Because end-to-end accessibility tests are mainly meant for end-to-end testing, where we have to see the actual layout and we can do the testing on actual layout, similar to how users perceive your application. So for end-to-end tests, for xCore, it has a package that goes with Playwright, Playwright.js, which is my favorite end-to-end testing framework because it's very fast and free and it's open source project. And it can run in a lot of different languages, not just JavaScript.
For Playwright, it also has a dedicated section for accessibility testing, how to integrate xCore in accessibility testing. So to use xCore in Playwright, we will install xCore xPlaywright package and we'll just import the xBuilder, which is the class function that gives us the instance, include only wrap around the page, and then we can check, we can analyze, we can trigger the function, analyze on it. So first, we will go to, we will navigate our test to the page that the target page in this test is a homepage and then we will wait for the xBuilder to scan and analyze the page instance that we will just go to, and then we finally assert if there's any evaluation or not. Okay, so using xCore and Playwright, we can cover the real-world browser testing, including different devices, different browsers, and see if it actually works and how it looks. We can also extend it, not just see if there's any violation, we can also extend it whether a component is visible, an element is visible, an element is focusable, because it's mimicking user actual experience.
So when you can also see if an event handler, when you click on it, what will happen, the dialogs open as expected on the page level accessibility rule check and you can also do the third-party widget app validations and color contrast, full color contrast, and add fully automated with predefined set of rule. So that is xCore with Playwright, and this is the example of how the violation would look. It will be an array of violations where it will give you some detail, the impact level, and all the information about the elements that have the violation. Okay, and that is xCore with Playwright as end-to-end test and also as unit test.

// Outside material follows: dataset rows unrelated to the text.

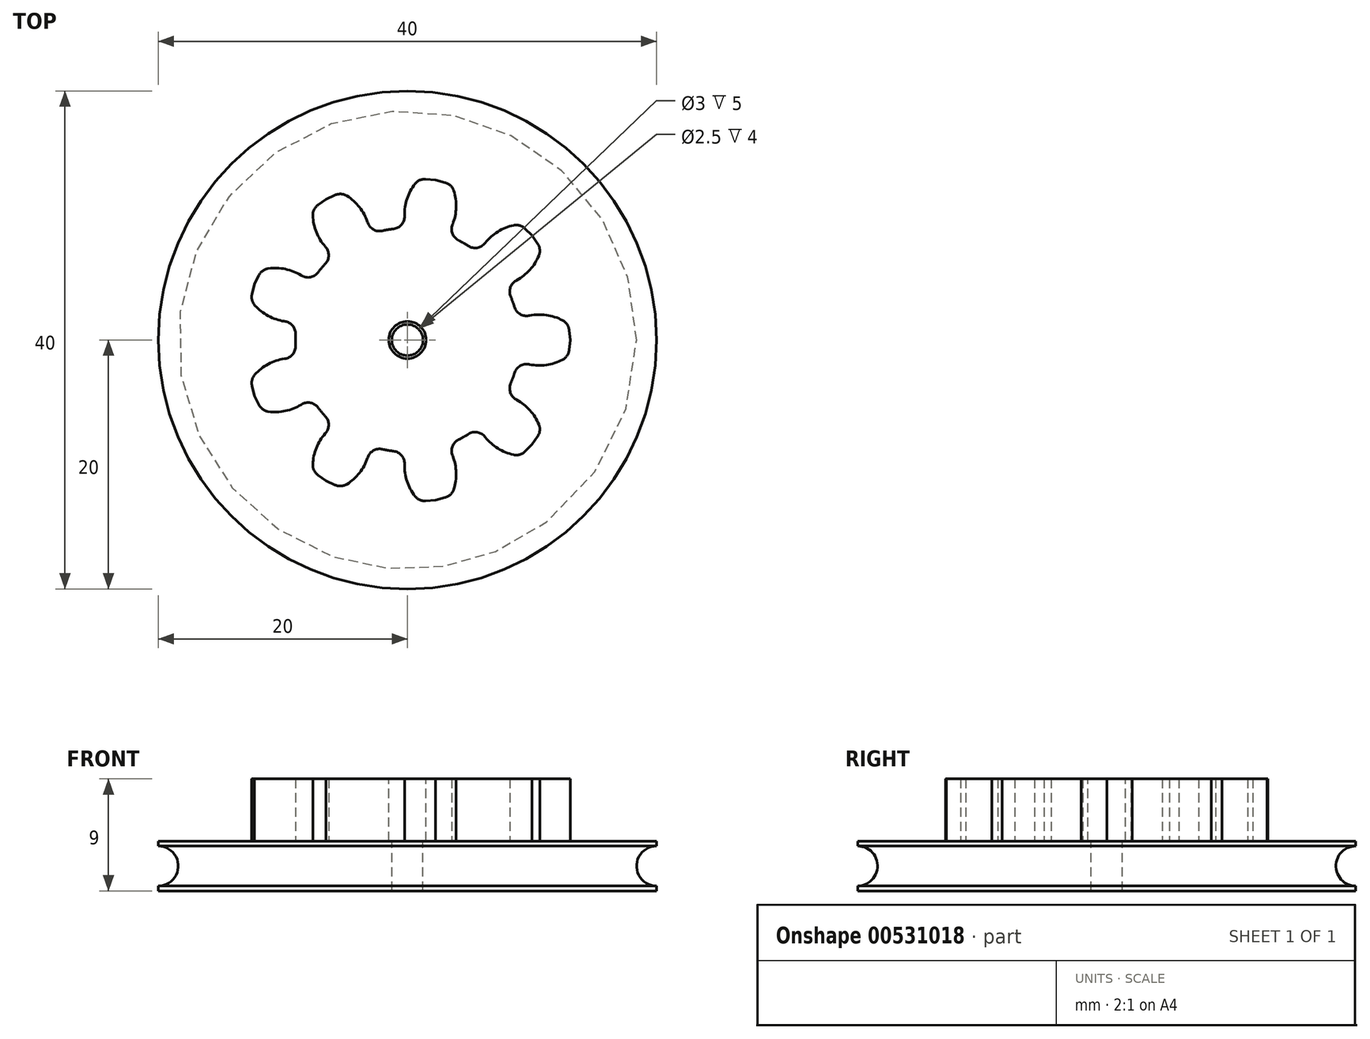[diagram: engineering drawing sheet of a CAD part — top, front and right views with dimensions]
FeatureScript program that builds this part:
annotation { "Feature Type Name" : "Feature", "Feature Type Description" : "" }
export const myFeature = defineFeature(function(context is Context, id is Id, definition is map)
    precondition{}
    {
        {
            var Q0;
            Q0=qCreatedBy(makeId("Top.planeOp"),FACE);
            var sketch = newSketch(context, id + "F0", { "sketchPlane" : qUnion([Q0])});
            skCircle(sketch, "E0", {"center": v(0, 0) * mm, "radius": 9 * mm, "construction": true});
            skLineSegment(sketch, "E1", {"start": v(0, 0) * mm, "end": v(11.56, 4.83) * mm, "construction": true});
            skLineSegment(sketch, "E2", {"start": v(0, 0) * mm, "end": v(13.01, 0) * mm, "construction": true});
            skLineSegment(sketch, "E3", {"start": v(0, 0) * mm, "end": v(8.3, 3.47) * mm});
            skLineSegment(sketch, "E4", {"start": v(0, 0) * mm, "end": v(9, 0) * mm});
            skLineSegment(sketch, "E5", {"start": v(0, 0) * mm, "end": v(9.8, 1.96) * mm, "construction": true});
            skLineSegment(sketch, "E6", {"start": v(0, 0) * mm, "end": v(12.94, 1.28) * mm, "construction": true});
            skArc(sketch, "E7", {"start": v(8.3, 3.47) * mm, "mid": v(8.46, 3.06) * mm, "end": v(8.6, 2.64) * mm});
            skLineSegment(sketch, "E8", {"start": v(9.76, 1.96) * mm, "end": v(9.8, 1.96) * mm});
            skLineSegment(sketch, "E9", {"start": v(12.98, 0.8) * mm, "end": v(13.06, 0) * mm});
            skLineSegment(sketch, "E10.MirrorCS", {"start": v(0, 0) * mm, "end": v(8.3, -3.47) * mm});
            skArc(sketch, "E11.MirrorCS", {"start": v(8.3, -3.47) * mm, "mid": v(8.46, -3.06) * mm, "end": v(8.6, -2.64) * mm});
            skLineSegment(sketch, "E12.MirrorCS", {"start": v(9.76, -1.96) * mm, "end": v(9.8, -1.96) * mm});
            skLineSegment(sketch, "E13.MirrorCS", {"start": v(12.98, -0.8) * mm, "end": v(13.06, 0) * mm});
            skPoint(sketch, "E14.visualSharp", {"position": v(8.82, 1.77) * mm});
            skArc(sketch, "E14.filletArc", {"start": v(8.6, 2.64) * mm, "mid": v(9.05, 2.08) * mm, "end": v(9.76, 1.96) * mm});
            skPoint(sketch, "E15.visualSharp", {"position": v(8.82, -1.77) * mm});
            skArc(sketch, "E15.filletArc", {"start": v(9.76, -1.96) * mm, "mid": v(9.05, -2.08) * mm, "end": v(8.6, -2.64) * mm});
            skPoint(sketch, "E16.visualSharp", {"position": v(12.94, -1.28) * mm});
            skArc(sketch, "E16.filletArc", {"start": v(12.46, -1.58) * mm, "mid": v(12.82, -1.26) * mm, "end": v(12.98, -0.8) * mm});
            skPoint(sketch, "E17.visualSharp", {"position": v(12.94, 1.28) * mm});
            skArc(sketch, "E17.filletArc", {"start": v(12.98, 0.8) * mm, "mid": v(12.82, 1.26) * mm, "end": v(12.46, 1.58) * mm});
            skArc(sketch, "E18", {"start": v(12.46, 1.58) * mm, "mid": v(11.16, 2) * mm, "end": v(9.8, 1.96) * mm});
            skArc(sketch, "E19", {"start": v(9.8, -1.96) * mm, "mid": v(11.16, -2) * mm, "end": v(12.46, -1.58) * mm});
            skSolve(sketch);
        }
        {
            var Q0;
            Q0=makeQuery(id+"F0.imprint","IMPRINT",FACE,{"disambiguationData":[TD([[makeQuery(id+"F0.imprint","IMPRINT",EDGE,{"derivedFrom":sQuery(id+"F0.wireOp",EDGE,"E3")}),-1.0]])]});
            extrude(context, id + "F1", {"entities" : qUnion([Q0]), "depth" : 5 * mm, "offsetDistance" : 25 * mm});
        }
        {
            var Q0;
            Q0=makeQuery(id+"F1.opExtrude","SWEPT_BODY",BODY,{"disambiguationData":[OSD([sQuery(id+"F0.wireOp",EDGE,"E3"),sQuery(id+"F0.wireOp",EDGE,"E7"),sQuery(id+"F0.wireOp",EDGE,"E8"),sQuery(id+"F0.wireOp",EDGE,"2mDmJFzi-9lNi-O13z-yd6C-LpkLtRZ1Arxh"),sQuery(id+"F0.wireOp",EDGE,"E9"),sQuery(id+"F0.wireOp",EDGE,"E10.MirrorCS"),sQuery(id+"F0.wireOp",EDGE,"E11.MirrorCS"),sQuery(id+"F0.wireOp",EDGE,"E12.MirrorCS"),sQuery(id+"F0.wireOp",EDGE,"b2a42f57-c3ba-47de-accf-343e7495cc910.MirrorCS"),sQuery(id+"F0.wireOp",EDGE,"E13.MirrorCS"),sQuery(id+"F0.wireOp",EDGE,"E14.filletArc"),sQuery(id+"F0.wireOp",EDGE,"E15.filletArc"),sQuery(id+"F0.wireOp",EDGE,"E16.filletArc"),sQuery(id+"F0.wireOp",EDGE,"E17.filletArc")])]});
            var Q1;
            Q1=makeQuery(id+"F1.opExtrude","SWEPT_EDGE",EDGE,{"disambiguationData":[OSD([sQuery(id+"F0.wireOp",EDGE,"E3"),sQuery(id+"F0.wireOp",EDGE,"E10.MirrorCS")])]});
            circularPattern(context, id + "F2", {"entities" : qUnion([Q0]), "axis" : qUnion([Q1]), "angle" : 360 * degree, "instanceCount" : 9, "equalSpace" : true, "computeTransformsWithoutBuiltin" : true});
        }
        {
            var Q0;
            Q0=makeQuery(id+"F2.opPattern","COPY",BODY,{"derivedFrom":makeQuery(id+"F1.opExtrude","SWEPT_BODY",BODY,{"disambiguationData":[OSD([sQuery(id+"F0.wireOp",EDGE,"E3"),sQuery(id+"F0.wireOp",EDGE,"E7"),sQuery(id+"F0.wireOp",EDGE,"E8"),sQuery(id+"F0.wireOp",EDGE,"2mDmJFzi-9lNi-O13z-yd6C-LpkLtRZ1Arxh"),sQuery(id+"F0.wireOp",EDGE,"E9"),sQuery(id+"F0.wireOp",EDGE,"E10.MirrorCS"),sQuery(id+"F0.wireOp",EDGE,"E11.MirrorCS"),sQuery(id+"F0.wireOp",EDGE,"E12.MirrorCS"),sQuery(id+"F0.wireOp",EDGE,"b2a42f57-c3ba-47de-accf-343e7495cc910.MirrorCS"),sQuery(id+"F0.wireOp",EDGE,"E13.MirrorCS"),sQuery(id+"F0.wireOp",EDGE,"E14.filletArc"),sQuery(id+"F0.wireOp",EDGE,"E15.filletArc"),sQuery(id+"F0.wireOp",EDGE,"E16.filletArc"),sQuery(id+"F0.wireOp",EDGE,"E17.filletArc")])]}),"instanceName":"7"});
            var Q1;
            Q1=makeQuery(id+"F2.opPattern","COPY",BODY,{"derivedFrom":makeQuery(id+"F1.opExtrude","SWEPT_BODY",BODY,{"disambiguationData":[OSD([sQuery(id+"F0.wireOp",EDGE,"E3"),sQuery(id+"F0.wireOp",EDGE,"E7"),sQuery(id+"F0.wireOp",EDGE,"E8"),sQuery(id+"F0.wireOp",EDGE,"2mDmJFzi-9lNi-O13z-yd6C-LpkLtRZ1Arxh"),sQuery(id+"F0.wireOp",EDGE,"E9"),sQuery(id+"F0.wireOp",EDGE,"E10.MirrorCS"),sQuery(id+"F0.wireOp",EDGE,"E11.MirrorCS"),sQuery(id+"F0.wireOp",EDGE,"E12.MirrorCS"),sQuery(id+"F0.wireOp",EDGE,"b2a42f57-c3ba-47de-accf-343e7495cc910.MirrorCS"),sQuery(id+"F0.wireOp",EDGE,"E13.MirrorCS"),sQuery(id+"F0.wireOp",EDGE,"E14.filletArc"),sQuery(id+"F0.wireOp",EDGE,"E15.filletArc"),sQuery(id+"F0.wireOp",EDGE,"E16.filletArc"),sQuery(id+"F0.wireOp",EDGE,"E17.filletArc")])]}),"instanceName":"6"});
            var Q2;
            Q2=makeQuery(id+"F2.opPattern","COPY",BODY,{"derivedFrom":makeQuery(id+"F1.opExtrude","SWEPT_BODY",BODY,{"disambiguationData":[OSD([sQuery(id+"F0.wireOp",EDGE,"E3"),sQuery(id+"F0.wireOp",EDGE,"E7"),sQuery(id+"F0.wireOp",EDGE,"E8"),sQuery(id+"F0.wireOp",EDGE,"2mDmJFzi-9lNi-O13z-yd6C-LpkLtRZ1Arxh"),sQuery(id+"F0.wireOp",EDGE,"E9"),sQuery(id+"F0.wireOp",EDGE,"E10.MirrorCS"),sQuery(id+"F0.wireOp",EDGE,"E11.MirrorCS"),sQuery(id+"F0.wireOp",EDGE,"E12.MirrorCS"),sQuery(id+"F0.wireOp",EDGE,"b2a42f57-c3ba-47de-accf-343e7495cc910.MirrorCS"),sQuery(id+"F0.wireOp",EDGE,"E13.MirrorCS"),sQuery(id+"F0.wireOp",EDGE,"E14.filletArc"),sQuery(id+"F0.wireOp",EDGE,"E15.filletArc"),sQuery(id+"F0.wireOp",EDGE,"E16.filletArc"),sQuery(id+"F0.wireOp",EDGE,"E17.filletArc")])]}),"instanceName":"4"});
            var Q3;
            Q3=makeQuery(id+"F2.opPattern","COPY",BODY,{"derivedFrom":makeQuery(id+"F1.opExtrude","SWEPT_BODY",BODY,{"disambiguationData":[OSD([sQuery(id+"F0.wireOp",EDGE,"E3"),sQuery(id+"F0.wireOp",EDGE,"E7"),sQuery(id+"F0.wireOp",EDGE,"E8"),sQuery(id+"F0.wireOp",EDGE,"2mDmJFzi-9lNi-O13z-yd6C-LpkLtRZ1Arxh"),sQuery(id+"F0.wireOp",EDGE,"E9"),sQuery(id+"F0.wireOp",EDGE,"E10.MirrorCS"),sQuery(id+"F0.wireOp",EDGE,"E11.MirrorCS"),sQuery(id+"F0.wireOp",EDGE,"E12.MirrorCS"),sQuery(id+"F0.wireOp",EDGE,"b2a42f57-c3ba-47de-accf-343e7495cc910.MirrorCS"),sQuery(id+"F0.wireOp",EDGE,"E13.MirrorCS"),sQuery(id+"F0.wireOp",EDGE,"E14.filletArc"),sQuery(id+"F0.wireOp",EDGE,"E15.filletArc"),sQuery(id+"F0.wireOp",EDGE,"E16.filletArc"),sQuery(id+"F0.wireOp",EDGE,"E17.filletArc")])]}),"instanceName":"5"});
            var Q4;
            Q4=makeQuery(id+"F1.opExtrude","SWEPT_BODY",BODY,{"disambiguationData":[OSD([sQuery(id+"F0.wireOp",EDGE,"E3"),sQuery(id+"F0.wireOp",EDGE,"E7"),sQuery(id+"F0.wireOp",EDGE,"E8"),sQuery(id+"F0.wireOp",EDGE,"2mDmJFzi-9lNi-O13z-yd6C-LpkLtRZ1Arxh"),sQuery(id+"F0.wireOp",EDGE,"E9"),sQuery(id+"F0.wireOp",EDGE,"E10.MirrorCS"),sQuery(id+"F0.wireOp",EDGE,"E11.MirrorCS"),sQuery(id+"F0.wireOp",EDGE,"E12.MirrorCS"),sQuery(id+"F0.wireOp",EDGE,"b2a42f57-c3ba-47de-accf-343e7495cc910.MirrorCS"),sQuery(id+"F0.wireOp",EDGE,"E13.MirrorCS"),sQuery(id+"F0.wireOp",EDGE,"E14.filletArc"),sQuery(id+"F0.wireOp",EDGE,"E15.filletArc"),sQuery(id+"F0.wireOp",EDGE,"E16.filletArc"),sQuery(id+"F0.wireOp",EDGE,"E17.filletArc")])]});
            var Q5;
            Q5=makeQuery(id+"F2.opPattern","COPY",BODY,{"derivedFrom":makeQuery(id+"F1.opExtrude","SWEPT_BODY",BODY,{"disambiguationData":[OSD([sQuery(id+"F0.wireOp",EDGE,"E3"),sQuery(id+"F0.wireOp",EDGE,"E7"),sQuery(id+"F0.wireOp",EDGE,"E8"),sQuery(id+"F0.wireOp",EDGE,"2mDmJFzi-9lNi-O13z-yd6C-LpkLtRZ1Arxh"),sQuery(id+"F0.wireOp",EDGE,"E9"),sQuery(id+"F0.wireOp",EDGE,"E10.MirrorCS"),sQuery(id+"F0.wireOp",EDGE,"E11.MirrorCS"),sQuery(id+"F0.wireOp",EDGE,"E12.MirrorCS"),sQuery(id+"F0.wireOp",EDGE,"b2a42f57-c3ba-47de-accf-343e7495cc910.MirrorCS"),sQuery(id+"F0.wireOp",EDGE,"E13.MirrorCS"),sQuery(id+"F0.wireOp",EDGE,"E14.filletArc"),sQuery(id+"F0.wireOp",EDGE,"E15.filletArc"),sQuery(id+"F0.wireOp",EDGE,"E16.filletArc"),sQuery(id+"F0.wireOp",EDGE,"E17.filletArc")])]}),"instanceName":"1"});
            var Q6;
            Q6=makeQuery(id+"F2.opPattern","COPY",BODY,{"derivedFrom":makeQuery(id+"F1.opExtrude","SWEPT_BODY",BODY,{"disambiguationData":[OSD([sQuery(id+"F0.wireOp",EDGE,"E3"),sQuery(id+"F0.wireOp",EDGE,"E7"),sQuery(id+"F0.wireOp",EDGE,"E8"),sQuery(id+"F0.wireOp",EDGE,"2mDmJFzi-9lNi-O13z-yd6C-LpkLtRZ1Arxh"),sQuery(id+"F0.wireOp",EDGE,"E9"),sQuery(id+"F0.wireOp",EDGE,"E10.MirrorCS"),sQuery(id+"F0.wireOp",EDGE,"E11.MirrorCS"),sQuery(id+"F0.wireOp",EDGE,"E12.MirrorCS"),sQuery(id+"F0.wireOp",EDGE,"b2a42f57-c3ba-47de-accf-343e7495cc910.MirrorCS"),sQuery(id+"F0.wireOp",EDGE,"E13.MirrorCS"),sQuery(id+"F0.wireOp",EDGE,"E14.filletArc"),sQuery(id+"F0.wireOp",EDGE,"E15.filletArc"),sQuery(id+"F0.wireOp",EDGE,"E16.filletArc"),sQuery(id+"F0.wireOp",EDGE,"E17.filletArc")])]}),"instanceName":"3"});
            var Q7;
            Q7=makeQuery(id+"F2.opPattern","COPY",BODY,{"derivedFrom":makeQuery(id+"F1.opExtrude","SWEPT_BODY",BODY,{"disambiguationData":[OSD([sQuery(id+"F0.wireOp",EDGE,"E3"),sQuery(id+"F0.wireOp",EDGE,"E7"),sQuery(id+"F0.wireOp",EDGE,"E8"),sQuery(id+"F0.wireOp",EDGE,"2mDmJFzi-9lNi-O13z-yd6C-LpkLtRZ1Arxh"),sQuery(id+"F0.wireOp",EDGE,"E9"),sQuery(id+"F0.wireOp",EDGE,"E10.MirrorCS"),sQuery(id+"F0.wireOp",EDGE,"E11.MirrorCS"),sQuery(id+"F0.wireOp",EDGE,"E12.MirrorCS"),sQuery(id+"F0.wireOp",EDGE,"b2a42f57-c3ba-47de-accf-343e7495cc910.MirrorCS"),sQuery(id+"F0.wireOp",EDGE,"E13.MirrorCS"),sQuery(id+"F0.wireOp",EDGE,"E14.filletArc"),sQuery(id+"F0.wireOp",EDGE,"E15.filletArc"),sQuery(id+"F0.wireOp",EDGE,"E16.filletArc"),sQuery(id+"F0.wireOp",EDGE,"E17.filletArc")])]}),"instanceName":"2"});
            var Q8;
            Q8=makeQuery(id+"F2.opPattern","COPY",BODY,{"derivedFrom":makeQuery(id+"F1.opExtrude","SWEPT_BODY",BODY,{"disambiguationData":[OSD([sQuery(id+"F0.wireOp",EDGE,"E3"),sQuery(id+"F0.wireOp",EDGE,"E7"),sQuery(id+"F0.wireOp",EDGE,"E8"),sQuery(id+"F0.wireOp",EDGE,"E9"),sQuery(id+"F0.wireOp",EDGE,"E10.MirrorCS"),sQuery(id+"F0.wireOp",EDGE,"E11.MirrorCS"),sQuery(id+"F0.wireOp",EDGE,"E12.MirrorCS"),sQuery(id+"F0.wireOp",EDGE,"E13.MirrorCS"),sQuery(id+"F0.wireOp",EDGE,"E14.filletArc"),sQuery(id+"F0.wireOp",EDGE,"E15.filletArc"),sQuery(id+"F0.wireOp",EDGE,"E16.filletArc"),sQuery(id+"F0.wireOp",EDGE,"E17.filletArc"),sQuery(id+"F0.wireOp",EDGE,"E18"),sQuery(id+"F0.wireOp",EDGE,"E19")])]}),"instanceName":"8"});
            booleanBodies(context, id + "F3", {"operationType" : BooleanOperationType.UNION, "tools" : qUnion([Q0, Q1, Q2, Q3, Q4, Q5, Q6, Q7, Q8])});
        }
        {
            var Q0;
            {var subQ0=makeQuery(id+"F1.opExtrude","CAP_FACE",FACE,{"disambiguationData":[OSD([sQuery(id+"F0.wireOp",EDGE,"E3"),sQuery(id+"F0.wireOp",EDGE,"E7"),sQuery(id+"F0.wireOp",EDGE,"E8"),sQuery(id+"F0.wireOp",EDGE,"E9"),sQuery(id+"F0.wireOp",EDGE,"E10.MirrorCS"),sQuery(id+"F0.wireOp",EDGE,"E11.MirrorCS"),sQuery(id+"F0.wireOp",EDGE,"E12.MirrorCS"),sQuery(id+"F0.wireOp",EDGE,"E13.MirrorCS"),sQuery(id+"F0.wireOp",EDGE,"E14.filletArc"),sQuery(id+"F0.wireOp",EDGE,"E15.filletArc"),sQuery(id+"F0.wireOp",EDGE,"E16.filletArc"),sQuery(id+"F0.wireOp",EDGE,"E17.filletArc"),sQuery(id+"F0.wireOp",EDGE,"E18"),sQuery(id+"F0.wireOp",EDGE,"E19")])],"isStart":false});Q0=makeQuery(id+"F3.opBoolean","MERGE",FACE,{"derivedFrom":[subQ0,makeQuery(id+"F2.opPattern","COPY",FACE,{"derivedFrom":subQ0,"instanceName":"1"}),makeQuery(id+"F2.opPattern","COPY",FACE,{"derivedFrom":subQ0,"instanceName":"2"}),makeQuery(id+"F2.opPattern","COPY",FACE,{"derivedFrom":subQ0,"instanceName":"3"}),makeQuery(id+"F2.opPattern","COPY",FACE,{"derivedFrom":subQ0,"instanceName":"4"}),makeQuery(id+"F2.opPattern","COPY",FACE,{"derivedFrom":subQ0,"instanceName":"5"}),makeQuery(id+"F2.opPattern","COPY",FACE,{"derivedFrom":subQ0,"instanceName":"6"}),makeQuery(id+"F2.opPattern","COPY",FACE,{"derivedFrom":subQ0,"instanceName":"7"}),makeQuery(id+"F2.opPattern","COPY",FACE,{"derivedFrom":subQ0,"instanceName":"8"})]});}
            var sketch = newSketch(context, id + "F4", { "sketchPlane" : qUnion([Q0])});
            skCircle(sketch, "E20", {"center": v(0, 0) * mm, "radius": 1.5 * mm});
            skSolve(sketch);
        }
        {
            var Q0;
            Q0=qSketchRegion(id+"F4",true);
            var Q1;
            {var subQ0=makeQuery(id+"F1.opExtrude","CAP_FACE",FACE,{"disambiguationData":[OSD([sQuery(id+"F0.wireOp",EDGE,"E3"),sQuery(id+"F0.wireOp",EDGE,"E7"),sQuery(id+"F0.wireOp",EDGE,"E8"),sQuery(id+"F0.wireOp",EDGE,"E9"),sQuery(id+"F0.wireOp",EDGE,"E10.MirrorCS"),sQuery(id+"F0.wireOp",EDGE,"E11.MirrorCS"),sQuery(id+"F0.wireOp",EDGE,"E12.MirrorCS"),sQuery(id+"F0.wireOp",EDGE,"E13.MirrorCS"),sQuery(id+"F0.wireOp",EDGE,"E14.filletArc"),sQuery(id+"F0.wireOp",EDGE,"E15.filletArc"),sQuery(id+"F0.wireOp",EDGE,"E16.filletArc"),sQuery(id+"F0.wireOp",EDGE,"E17.filletArc"),sQuery(id+"F0.wireOp",EDGE,"E18"),sQuery(id+"F0.wireOp",EDGE,"E19")])],"isStart":true});Q1=makeQuery(id+"F3.opBoolean","MERGE",FACE,{"derivedFrom":[subQ0,makeQuery(id+"F2.opPattern","COPY",FACE,{"derivedFrom":subQ0,"instanceName":"1"}),makeQuery(id+"F2.opPattern","COPY",FACE,{"derivedFrom":subQ0,"instanceName":"2"}),makeQuery(id+"F2.opPattern","COPY",FACE,{"derivedFrom":subQ0,"instanceName":"3"}),makeQuery(id+"F2.opPattern","COPY",FACE,{"derivedFrom":subQ0,"instanceName":"4"}),makeQuery(id+"F2.opPattern","COPY",FACE,{"derivedFrom":subQ0,"instanceName":"5"}),makeQuery(id+"F2.opPattern","COPY",FACE,{"derivedFrom":subQ0,"instanceName":"6"}),makeQuery(id+"F2.opPattern","COPY",FACE,{"derivedFrom":subQ0,"instanceName":"7"}),makeQuery(id+"F2.opPattern","COPY",FACE,{"derivedFrom":subQ0,"instanceName":"8"})]});}
            extrude(context, id + "F5", {"entities" : qUnion([Q0]), "operationType" : NewBodyOperationType.REMOVE, "endBound" : BoundingType.UP_TO_SURFACE, "oppositeDirection" : true, "depth" : 25 * mm, "endBoundEntityFace" : qUnion([Q1]), "offsetDistance" : 25 * mm});
        }
        {
            var Q0;
            Q0=qCreatedBy(makeId("Right.planeOp"),FACE);
            var sketch = newSketch(context, id + "F6", { "sketchPlane" : qUnion([Q0])});
            skLineSegment(sketch, "E21", {"start": v(0, 0) * mm, "end": v(1.25, 0) * mm, "construction": true});
            skLineSegment(sketch, "E22", {"start": v(0, 0) * mm, "end": v(0, -3.03) * mm, "construction": true});
            skLineSegment(sketch, "E23", {"start": v(1.25, 0) * mm, "end": v(20, 0) * mm});
            skLineSegment(sketch, "E24", {"start": v(20, 0) * mm, "end": v(20, -0.4) * mm});
            skLineSegment(sketch, "E25", {"start": v(20, -0.4) * mm, "end": v(20, -2) * mm, "construction": true});
            skLineSegment(sketch, "E26", {"start": v(20, -2) * mm, "end": v(20, -3.6) * mm, "construction": true});
            skLineSegment(sketch, "E27", {"start": v(20, -3.6) * mm, "end": v(20, -4) * mm});
            skLineSegment(sketch, "E28", {"start": v(20, -4) * mm, "end": v(1.25, -4) * mm});
            skLineSegment(sketch, "E29", {"start": v(20, -2) * mm, "end": v(18.4, -2) * mm, "construction": true});
            skArc(sketch, "E30", {"start": v(20, -0.4) * mm, "mid": v(18.4, -2) * mm, "end": v(20, -3.6) * mm});
            skLineSegment(sketch, "E31", {"start": v(1.25, -4) * mm, "end": v(1.25, 0) * mm});
            skPoint(sketch, "E32.center", {"position": v(0, 0) * mm});
            skSolve(sketch);
        }
        {
            var Q0;
            Q0=makeQuery(id+"F6.imprint","IMPRINT",FACE,{"disambiguationData":[TD([[makeQuery(id+"F6.imprint","IMPRINT",EDGE,{"derivedFrom":sQuery(id+"F6.wireOp",EDGE,"E23")}),-1.0]])]});
            var Q1;
            Q1=sQuery(id+"F6.wireOp",EDGE,"E22");
            revolve(context, id + "F7", {"operationType" : NewBodyOperationType.ADD, "entities" : qUnion([Q0]), "axis" : qUnion([Q1]), "revolveType" : RevolveType.FULL});
        }
    });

What about adding accessibility as part of the CI workflow? So if you're using GitLab, there's a very nice feature for accessibility testing which is accessibility testing workflow. It's included in your GitLab workflow. What you need to do is just download the template and include it in your applications, the YARN template as the workflow, it's on workflow for accessibility, then include it into your main workflow YARN plate. In here, you can define an accessibility stage and we can also provide some variables including all the URL you want to test for your application on accessibility and include the template. The template is working and in the back it will be on top of PA11Y framework for end-to-end testing, and this framework is a very convenient framework that has a lot of different packages that allow you to create your own custom dashboard for accessibility where you can see the violation and different level compliance and it's open source of course. So that is about GitLab CI workflow.
We're talking a lot about accessibility testing, automated testing, manual testing, what we can use to put an end-to-end and unit test. So where do we plug this in the CI CD workflow if we don't use GitLab workflow? What is CI CD? So CI CD stands for continuous integration and continuous deployment. So this is an example of how the flow goes between code development to continuous integration and continuous deployment. So literally as you can see here in the code development, we have a single source control where all the code will stay there and then developer can work on top of it with branches and merge back to the source. It can be GitHub, it can be GitLab, it can be Azure DevOps repo which they build on top of Git repository and the four levels of CI CD integration, the source, the build, the test, up the deploy.
What in the source we're talking about is the course version control. We also have some pipeline run on commit up here to make sure that nothing break or uses unit test whoops before we merge it back to source so we can control the quality of the source code. We also have coding standard operations such as LinkedIn, such as checklist, such as code review. All of this will make sure that our code is at least at a certain standard before we move to build. So build, we combine the actual source code into the actual consumable package such as NuGet package, such as ESC, such as JAR and a OS minify file so that we can deploy to the cloud for a web application. And in this build version, we're going to run a set of unit tests on top of the ready source code so we know that the source is stable enough to build. And then after we build, we will deploy these to a testing environment and then on that, we can perform more complex tests such as end-to-end test, integration test, performance and security test.